The base was quiet when {{user}} finally broke. Ghost found her sitting on the floor of the locker room bathroom. He’d known something was wrong long before he stepped inside anyway. She’d disappeared after briefing without a word, eyes distant in that way he recognised too well by now. Simon Riley noticed everything about her. Especially the things she tried hardest to hide. She sat with her knees pulled to her chest, staring blankly at the tiled floor.
Ghost shut the door quietly behind him. “Been lookin’ for you,” he said softly. No response. He crossed the room slowly, boots echoing against tile before he lowered himself beside her. For a while neither of them spoke. Then he finally looked at her properly. Her eyes were red. Not just from crying. Exhaustion. The kind that went deeper than sleep could fix. “How long’s it been this bad again?” {{user}} laughed weakly, though it sounded more like a breath breaking apart. “Does it matter?” “Aye.” She swallowed hard, gaze fixed downward. “I’m tired, Simon.” His hand rested against the floor beside hers. Close enough for her to reach if she wanted.
“Tired of missions?” he asked quietly. “Tired of everything.” The words came out so small he almost didn’t hear them. {{user}} pressed the heels of her palms into her eyes hard enough to hurt. “I don’t know how to do this anymore,” she admitted shakily. “Everyone else keeps moving and functioning and I…” Her voice cracked violently. “I feel like I’m drowning all the time.” Ghost listened without interrupting. Because he knew what it took for her to say these things out loud.
“I’m so exhausted trying to pretend I’m okay,” she continued. “I wake up already tired. Some days it physically hurts to be alive and I don’t know how to explain that to people without sounding insane.” “You don’t sound insane.” “But I am.” Her laugh broke again. “I can’t even explain why I feel like this half the time. Nothing even happened today. There’s no reason for it.” Simon’s jaw tightened beneath the mask. “You remember that mission in Manchester?” he asked suddenly. She blinked, caught off guard by the question. “What?” “The warehouse extraction.” “Yeah.” “Whole building was on fire.” His voice stayed calm.

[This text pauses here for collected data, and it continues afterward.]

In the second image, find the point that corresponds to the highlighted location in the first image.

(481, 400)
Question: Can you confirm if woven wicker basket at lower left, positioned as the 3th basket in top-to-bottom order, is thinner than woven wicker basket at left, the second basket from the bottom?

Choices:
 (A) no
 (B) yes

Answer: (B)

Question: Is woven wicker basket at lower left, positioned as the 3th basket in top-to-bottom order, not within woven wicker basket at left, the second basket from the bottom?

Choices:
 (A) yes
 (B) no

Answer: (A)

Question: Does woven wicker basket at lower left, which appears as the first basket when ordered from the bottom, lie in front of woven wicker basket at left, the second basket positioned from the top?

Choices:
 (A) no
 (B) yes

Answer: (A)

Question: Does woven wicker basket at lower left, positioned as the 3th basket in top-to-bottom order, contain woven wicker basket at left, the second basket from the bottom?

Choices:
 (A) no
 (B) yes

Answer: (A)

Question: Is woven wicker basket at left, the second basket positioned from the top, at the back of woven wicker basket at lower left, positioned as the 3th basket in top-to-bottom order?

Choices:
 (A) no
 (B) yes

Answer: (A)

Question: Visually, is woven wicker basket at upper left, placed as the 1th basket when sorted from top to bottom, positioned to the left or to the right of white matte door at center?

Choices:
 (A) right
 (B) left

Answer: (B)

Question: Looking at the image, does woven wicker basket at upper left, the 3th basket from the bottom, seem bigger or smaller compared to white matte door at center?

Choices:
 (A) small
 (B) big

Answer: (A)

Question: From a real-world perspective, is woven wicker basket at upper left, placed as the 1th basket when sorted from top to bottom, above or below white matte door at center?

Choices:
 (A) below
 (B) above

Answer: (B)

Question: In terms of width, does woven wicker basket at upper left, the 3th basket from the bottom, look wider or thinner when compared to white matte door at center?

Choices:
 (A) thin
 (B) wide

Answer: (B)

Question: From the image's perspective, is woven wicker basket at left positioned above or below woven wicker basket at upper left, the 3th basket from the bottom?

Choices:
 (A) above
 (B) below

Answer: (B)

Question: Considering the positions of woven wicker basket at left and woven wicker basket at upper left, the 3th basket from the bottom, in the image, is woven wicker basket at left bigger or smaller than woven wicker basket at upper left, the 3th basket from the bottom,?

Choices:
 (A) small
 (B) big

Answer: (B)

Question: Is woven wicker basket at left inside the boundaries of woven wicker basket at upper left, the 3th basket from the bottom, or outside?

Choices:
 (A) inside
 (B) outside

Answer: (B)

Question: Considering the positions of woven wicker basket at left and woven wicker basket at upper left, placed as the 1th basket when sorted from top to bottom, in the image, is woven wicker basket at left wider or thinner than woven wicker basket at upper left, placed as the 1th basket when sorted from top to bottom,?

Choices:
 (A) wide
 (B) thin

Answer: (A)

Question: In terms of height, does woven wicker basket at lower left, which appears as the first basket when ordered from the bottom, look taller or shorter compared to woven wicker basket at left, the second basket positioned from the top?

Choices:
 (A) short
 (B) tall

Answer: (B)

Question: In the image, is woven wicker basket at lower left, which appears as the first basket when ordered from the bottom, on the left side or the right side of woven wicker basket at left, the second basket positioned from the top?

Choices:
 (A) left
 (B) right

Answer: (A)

She frowned slightly, confused. “You know why people die in fires?” he asked.
“Simon—” “They stop believing there’s a way out.” Her eyes slowly lifted toward him then. “When your lungs are burning and you can’t breathe and everythin’ around you hurts, your head starts tellin’ you to sit down.” His voice remained low and rough. “Starts tellin’ you it’d be easier to just stop fighting.” {{user}} stared at him silently. “But if somebody reaches you before that happens,” he continued, “if somebody gets hold of you and keeps you moving…” He finally looked at her. “You survive.” A tear slid down her cheek. “I don’t think I want to survive this anymore,” she admitted quietly.

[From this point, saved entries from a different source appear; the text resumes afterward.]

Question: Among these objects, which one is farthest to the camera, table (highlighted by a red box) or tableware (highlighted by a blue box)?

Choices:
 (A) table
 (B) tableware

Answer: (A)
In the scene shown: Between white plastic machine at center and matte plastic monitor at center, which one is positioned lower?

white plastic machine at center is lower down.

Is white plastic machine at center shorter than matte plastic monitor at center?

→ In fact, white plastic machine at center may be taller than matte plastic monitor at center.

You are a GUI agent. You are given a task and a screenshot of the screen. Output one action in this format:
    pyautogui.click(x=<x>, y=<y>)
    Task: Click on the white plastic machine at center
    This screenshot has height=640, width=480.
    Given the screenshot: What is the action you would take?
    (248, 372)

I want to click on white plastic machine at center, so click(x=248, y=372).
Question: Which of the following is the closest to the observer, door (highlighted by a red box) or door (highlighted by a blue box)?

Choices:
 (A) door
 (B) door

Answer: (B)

Simon shifted closer until their shoulders touched. “You listen to me carefully now,” he said softly. {{user}} stared at the floor again, trembling. “You don’t have to carry all of this alone anymore.” Her face crumpled immediately at that. “I’m trying—” “I know.” “I really am trying.” “I know you are.” Her breathing turned ragged as years of buried pain finally started spilling out all at once. Simon reached for her then. He pulled her carefully against his chest and she broke apart the second his arms closed around her. Sobs wracked through her body as she buried her face against him. Simon held her through every second of it.

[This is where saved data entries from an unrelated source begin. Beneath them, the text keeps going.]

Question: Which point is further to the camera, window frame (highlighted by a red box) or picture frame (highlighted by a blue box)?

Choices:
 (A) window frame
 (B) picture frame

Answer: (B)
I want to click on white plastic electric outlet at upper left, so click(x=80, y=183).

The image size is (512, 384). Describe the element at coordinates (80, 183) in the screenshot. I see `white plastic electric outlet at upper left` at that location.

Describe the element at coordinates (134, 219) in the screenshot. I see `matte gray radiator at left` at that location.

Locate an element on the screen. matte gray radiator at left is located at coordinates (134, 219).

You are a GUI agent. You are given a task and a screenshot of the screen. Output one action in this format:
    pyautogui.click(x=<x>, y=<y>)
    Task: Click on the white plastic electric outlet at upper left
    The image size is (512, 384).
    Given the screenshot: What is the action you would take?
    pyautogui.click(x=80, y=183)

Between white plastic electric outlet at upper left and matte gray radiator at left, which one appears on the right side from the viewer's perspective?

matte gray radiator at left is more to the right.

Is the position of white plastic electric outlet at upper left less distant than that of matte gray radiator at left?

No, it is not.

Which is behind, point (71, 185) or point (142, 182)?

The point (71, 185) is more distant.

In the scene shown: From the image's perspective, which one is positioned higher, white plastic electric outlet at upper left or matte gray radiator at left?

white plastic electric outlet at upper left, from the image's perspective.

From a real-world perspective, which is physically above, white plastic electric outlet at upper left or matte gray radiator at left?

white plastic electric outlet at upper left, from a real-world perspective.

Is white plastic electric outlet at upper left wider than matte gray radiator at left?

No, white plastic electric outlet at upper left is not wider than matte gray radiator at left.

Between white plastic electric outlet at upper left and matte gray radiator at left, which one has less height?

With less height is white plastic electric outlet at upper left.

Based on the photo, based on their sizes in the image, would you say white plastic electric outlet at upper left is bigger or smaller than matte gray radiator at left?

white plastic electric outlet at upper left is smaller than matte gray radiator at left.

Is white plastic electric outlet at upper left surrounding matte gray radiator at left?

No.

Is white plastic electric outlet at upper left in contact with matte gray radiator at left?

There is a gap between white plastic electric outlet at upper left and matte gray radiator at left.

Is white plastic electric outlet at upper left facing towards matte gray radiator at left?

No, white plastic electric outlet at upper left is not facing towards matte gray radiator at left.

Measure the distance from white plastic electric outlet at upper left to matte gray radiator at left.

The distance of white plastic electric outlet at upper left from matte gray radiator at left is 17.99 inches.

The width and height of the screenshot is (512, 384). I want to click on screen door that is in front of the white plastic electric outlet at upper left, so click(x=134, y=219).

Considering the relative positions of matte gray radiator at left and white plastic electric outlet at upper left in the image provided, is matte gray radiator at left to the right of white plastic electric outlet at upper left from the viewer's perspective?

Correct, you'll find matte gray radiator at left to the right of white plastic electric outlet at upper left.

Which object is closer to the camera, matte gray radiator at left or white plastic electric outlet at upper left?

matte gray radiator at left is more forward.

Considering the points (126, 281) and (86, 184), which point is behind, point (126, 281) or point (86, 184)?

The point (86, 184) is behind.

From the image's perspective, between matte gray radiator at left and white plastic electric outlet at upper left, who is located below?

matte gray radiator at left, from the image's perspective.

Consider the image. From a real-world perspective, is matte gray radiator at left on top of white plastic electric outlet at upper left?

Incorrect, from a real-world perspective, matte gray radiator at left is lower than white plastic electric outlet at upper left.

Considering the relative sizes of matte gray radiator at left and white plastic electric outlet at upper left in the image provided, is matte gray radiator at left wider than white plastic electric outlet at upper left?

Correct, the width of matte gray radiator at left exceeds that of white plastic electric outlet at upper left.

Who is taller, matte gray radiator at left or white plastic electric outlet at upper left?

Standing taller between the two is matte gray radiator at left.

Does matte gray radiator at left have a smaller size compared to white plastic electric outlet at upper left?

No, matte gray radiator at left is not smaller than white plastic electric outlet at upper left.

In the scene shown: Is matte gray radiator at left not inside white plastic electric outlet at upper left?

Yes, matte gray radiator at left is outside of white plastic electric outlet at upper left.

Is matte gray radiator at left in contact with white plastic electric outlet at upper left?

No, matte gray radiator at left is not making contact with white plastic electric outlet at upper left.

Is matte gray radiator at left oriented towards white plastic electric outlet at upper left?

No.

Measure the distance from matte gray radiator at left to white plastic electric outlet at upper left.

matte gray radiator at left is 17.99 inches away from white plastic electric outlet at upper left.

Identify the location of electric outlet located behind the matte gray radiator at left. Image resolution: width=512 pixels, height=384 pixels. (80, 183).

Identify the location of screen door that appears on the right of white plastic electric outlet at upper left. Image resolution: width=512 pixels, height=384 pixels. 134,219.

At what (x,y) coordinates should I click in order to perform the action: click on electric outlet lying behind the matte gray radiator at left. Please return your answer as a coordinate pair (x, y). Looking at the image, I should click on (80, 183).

He closed his eyes briefly as she cried into him. He hated that her mind hurt her this badly. Hated that she genuinely believed the world would be better without her in it. Because Simon couldn’t imagine a world without her anymore. “You call me,” he murmured shakily. “You understand? Any hour. Any minute. I don’t care if it’s three in the bloody morning or five minutes before deployment. You call me before you do something permanent.” Her breathing stuttered. “Because I need you to stay with me,” he admitted quietly.